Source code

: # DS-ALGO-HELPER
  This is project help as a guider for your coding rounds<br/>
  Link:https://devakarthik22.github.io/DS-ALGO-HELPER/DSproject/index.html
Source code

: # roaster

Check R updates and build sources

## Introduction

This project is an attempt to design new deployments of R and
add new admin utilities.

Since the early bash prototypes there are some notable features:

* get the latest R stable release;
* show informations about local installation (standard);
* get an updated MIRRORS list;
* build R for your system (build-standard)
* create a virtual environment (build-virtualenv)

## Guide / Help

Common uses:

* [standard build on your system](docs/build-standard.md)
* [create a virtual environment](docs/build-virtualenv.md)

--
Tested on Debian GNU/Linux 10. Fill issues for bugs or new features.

※

## [Work item]
Whenever the string "features" occurs in a line of the entries above, copy that line.

## [Task response]
Since the early bash prototypes there are some notable features:
Tested on Debian GNU/Linux 10. Fill issues for bugs or new features.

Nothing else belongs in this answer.